Specific anti-coronaviral drugs complementing available vaccines are urgently needed to fight the COVID-19 pandemic. Given its high conservation across the betacoronavirus genus and dissimilarity to human proteases, the SARS-CoV-2 main protease (M^pro) is an attractive drug target. SARS-CoV-2 M^pro inhibitors have been developed at unprecedented speed, most of them being substrate-derived peptidomimetics with cysteine-modifying warheads. In this study, M^pro has proven resistant towards the identification of high-affinity short substrate-derived peptides and peptidomimetics without warheads. 20 cyclic and linear substrate analogues bearing natural and unnatural residues, which were predicted by computational modelling to bind with high affinity and designed to establish structure–activity relationships, displayed no inhibitory activity at concentrations as high as 100 μM. Only a long linear peptide covering residues P₆ to P₅′ displayed moderate inhibition (K_i = 57 µM). Our detailed findings will inform current and future drug discovery campaigns targeting M^pro.
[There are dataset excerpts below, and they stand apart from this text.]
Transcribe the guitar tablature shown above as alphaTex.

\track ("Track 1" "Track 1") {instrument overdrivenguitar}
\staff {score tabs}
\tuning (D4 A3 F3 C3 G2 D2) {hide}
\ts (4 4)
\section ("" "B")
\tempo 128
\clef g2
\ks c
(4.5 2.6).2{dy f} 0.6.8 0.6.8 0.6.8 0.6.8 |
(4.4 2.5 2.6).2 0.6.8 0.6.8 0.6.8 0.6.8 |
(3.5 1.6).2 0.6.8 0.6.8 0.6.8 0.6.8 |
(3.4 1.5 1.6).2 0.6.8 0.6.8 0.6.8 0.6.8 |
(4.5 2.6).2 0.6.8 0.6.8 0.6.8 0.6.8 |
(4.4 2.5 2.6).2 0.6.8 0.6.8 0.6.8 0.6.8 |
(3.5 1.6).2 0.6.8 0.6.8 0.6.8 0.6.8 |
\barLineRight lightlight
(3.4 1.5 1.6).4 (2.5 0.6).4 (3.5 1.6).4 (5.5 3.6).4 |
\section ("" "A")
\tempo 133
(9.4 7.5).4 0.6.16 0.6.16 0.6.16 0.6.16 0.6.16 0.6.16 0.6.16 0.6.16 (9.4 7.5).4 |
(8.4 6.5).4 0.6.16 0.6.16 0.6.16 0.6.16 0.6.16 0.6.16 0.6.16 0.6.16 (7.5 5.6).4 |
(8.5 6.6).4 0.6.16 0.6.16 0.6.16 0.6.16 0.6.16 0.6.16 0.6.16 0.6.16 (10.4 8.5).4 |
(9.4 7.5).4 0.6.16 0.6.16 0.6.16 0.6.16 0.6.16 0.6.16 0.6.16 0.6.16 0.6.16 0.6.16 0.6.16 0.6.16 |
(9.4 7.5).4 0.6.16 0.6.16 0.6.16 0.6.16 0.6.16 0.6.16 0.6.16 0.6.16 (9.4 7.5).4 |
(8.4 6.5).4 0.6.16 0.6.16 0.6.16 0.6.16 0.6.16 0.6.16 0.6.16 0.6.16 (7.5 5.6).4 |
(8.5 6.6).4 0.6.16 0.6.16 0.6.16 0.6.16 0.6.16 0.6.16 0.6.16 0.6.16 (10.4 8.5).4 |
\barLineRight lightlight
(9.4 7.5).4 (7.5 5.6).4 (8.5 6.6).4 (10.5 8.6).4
迫切需要特定的抗冠状病毒药物来补充现有疫苗，以对抗 COVID-19 大流行。鉴于其在 β 冠状病毒属中的高度保守性和与人类蛋白酶的不同性，SARS-CoV-2 主要蛋白酶 (M ^pro ) 是一个有吸引力的药物靶点。SARS-CoV-2 M ^pro抑制剂以前所未有的速度开发，其中大多数是具有半胱氨酸修饰弹头的底物衍生拟肽。在本研究中，M ^pro已证明对鉴定无弹头的高亲和力短底物衍生肽和拟肽具有抗性。20 种带有天然和非天然残基的环状和线性底物类似物在高达 100 μM 的浓度下没有显示出抑制活性，这些类似物通过计算模型预测以高亲和力结合并旨在建立结构-活性关系。_{只有覆盖残基 P 6}至 P ₅ '的长线性肽表现出中度抑制作用 ( K _i  = 57 µM)。我们的详细发现将为当前和未来针对 M ^pro的药物发现活动提供信息。